チカンのおじさん
二次元世界の調教師:作

■ 3

 ぶっ! 私はアイスコーヒーを吹きそうになっていた。もし私が高校生なら、想像だけで鼻血を出していたかも知れない。しかしこんな事を平然と話す彼女は、私のような中年には理解の及ばない「新人類」というやつなのだろうか。私はもう根掘り葉掘り質問して、彼女にエロオヤジと見られてしまうのを避けるなんて、不自然な事はやめにした。官能小説について面接してるんだから、そんな遠慮は無用ではないか。

「あの、ケーキでも食べますか?
 もう少しお話を聞かせて頂きたいので。」

 すると彼女は、そんな、とんでもありません、と礼儀正しく断ろうとしたので、私は自分にもケーキとなくなってしまったアイスコーヒーを追加注文し、彼女の分も強引に注文してしまった。

「あ、あの、このお勘定は、私の方が払いますので。」

 彼女はとても恐縮して見せながら、そんな殊勝な事を言う。全くどこまで礼儀正しいしっかりした子なのだろう。本当にこの子が、チカンに尻穴とクリちゃんをイジられて潮を吹きパンツをベチョベチョにしてしまったという体験の持ち主なのだろうか?

「勘定の支払いなんか気にしないで下さい。
 あなたは実に興味深い体験をお持ちのようだ……
 これは、ひょっとするといけるかも知れませんよ。」
「ありがとうございます!
 あの、実は1つだけ大きなウソがあるんですけど……」
「ほう、それは何ですか?」
「私この時急いで電車に乗ったんで、トイレがヤバい状態だったんです。
 だから、潮を吹いたなんて事はなくてただおしっこを洩らしちゃっただけで……」
「いやいや科学的には潮吹きってのはおしっこも含まれてるみたいですよ。
 それに男性にとってはおしっこしてくれるのも興奮しますから。」
「そうですか。
 それなら良かったです。」

 そんなにニッコリと笑われると、今話してる内容とのギャップがあり過ぎるように感じてしまう。しかしこれは仕事の話なのだから、これで良いのかも知れない。私は彼女が遠慮してしまうので、自分のケーキを口に運びながら話を続けた。

「他に違う所はありませんか?
 違ってても悪くはありませんから、正直におっしゃって下さい。」

 これはもう仕事を離れ、私個人の男性としての好奇心を満たすだけの質問になっていた。しかし彼女は、やはり遠慮がちにケーキを口に運びつつ、ハキハキと答えてくれた。

「そう言えば、スカートの下にじかにパンツと言う事はありませんでした。
 普段はやはり、こういう物を……」
「あ、いえ、別に今ここで見せて下さらないでも結構です!」

 彼女がケーキを食べる手を休めて、長いスカートをめくって下に黒いパンチラ防止の衣類をはいているのを見せて来たので、私は慌ててしまった。彼女は天然なのだろうか、わざとなのだろうか、男心をくすぐってカッカさせる少女のようだ。パンツはどんなのはいてましたか、と聞けば見せてくれそうだったが、さすがに店の人もいる事だしそれは言えなかった。

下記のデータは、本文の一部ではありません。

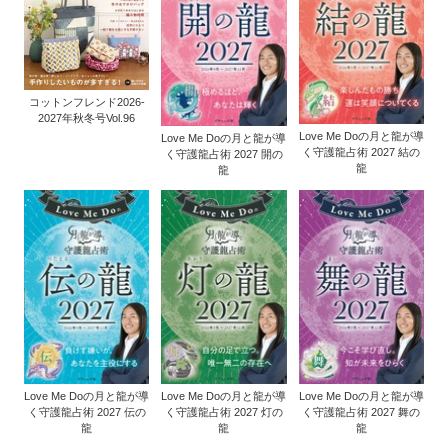
コットンフレンド2026-
2027年秋冬号Vol.96
Love Me Doの月と龍が導
Love Me Doの月と龍が導
く守護龍占術 2027 結の
く守護龍占術 2027 開の
龍
龍
Love Me Doの月と龍が導
Love Me Doの月と龍が導
Love Me Doの月と龍が導
く守護龍占術 2027 伝の
く守護龍占術 2027 灯の
く守護龍占術 2027 舞の
龍
龍
龍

「あの、ですから、やっぱり潮を吹くほど気持ち良くはなかったです、ホントは。」
「まあ、チカンものに、そういう下穿きは大いに興ざめですからね。
 書かれないでもいいでしょう。」
「気持ち良い、と言うより、気持ち悪い、とかくすぐったい、とか言うのが正直な気持ちでした。」
「そうでしょう。」

 正直興ざめな話だったが、それが実際だろう。チカンの指に感じてしまって、と言うのは良くある官能小説の定番だが、現実にある事とは思えない。だから皆フィクションで楽しむのだ。

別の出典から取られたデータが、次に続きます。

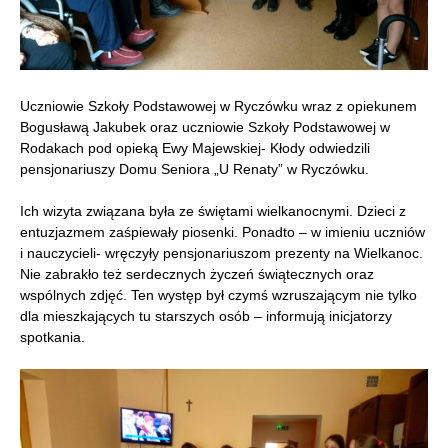
Uczniowie Szkoły Podstawowej w Ryczówku wraz z opiekunem
Bogusławą Jakubek oraz uczniowie Szkoły Podstawowej w
Rodakach pod opieką Ewy Majewskiej- Kłody odwiedzili
pensjonariuszy Domu Seniora „U Renaty” w Ryczówku.
Ich wizyta związana była ze świętami wielkanocnymi. Dzieci z
entuzjazmem zaśpiewały piosenki. Ponadto – w imieniu uczniów
i nauczycieli- wręczyły pensjonariuszom prezenty na Wielkanoc.
Nie zabrakło też serdecznych życzeń świątecznych oraz
wspólnych zdjęć. Ten występ był czymś wzruszającym nie tylko
dla mieszkających tu starszych osób – informują inicjatorzy
spotkania.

「でも、これをずらされて、パンツの上からと直接タッチされたのは、すごく良かったです、マジで。」

 彼女は「マジで」などという蓮っ葉な言葉を使っちゃってごめんなさい、とでも言いたそうにペロッと舌を見せて笑った。ううむ、どこまで信じていいのだろうか? 私はだんだん彼女に翻弄されて虚実の区別が付かないような危険な判断力の状態になって来るのを感じていた。

「あのチカンのおじさんの凄い所は、お尻の穴の触り方でした。
 私、アナルがあんなに気持ちいいとは知りませんでしたから。」
「アナルの事を描写するのはいいですね。
 読者にも一番ウケるのはアナルですから。」
「それは良かったです。」

 私はズボンの前で治まりが付かなくなっているペニスに加え、お尻の穴までムズムズするのを感じてしまった。

「ところで、この後話はどうなるんですか?」

 時間がないと思い、途中まで読んで話していた私は、好奇心が抑え切れずにそう聞いてみた。

「ええと、男性視点の小説の方は、この後チカンの指でメロメロにされてしまった彼女は、チカンと一緒に次の駅で下車して誘われるままにトイレでしちゃうんです。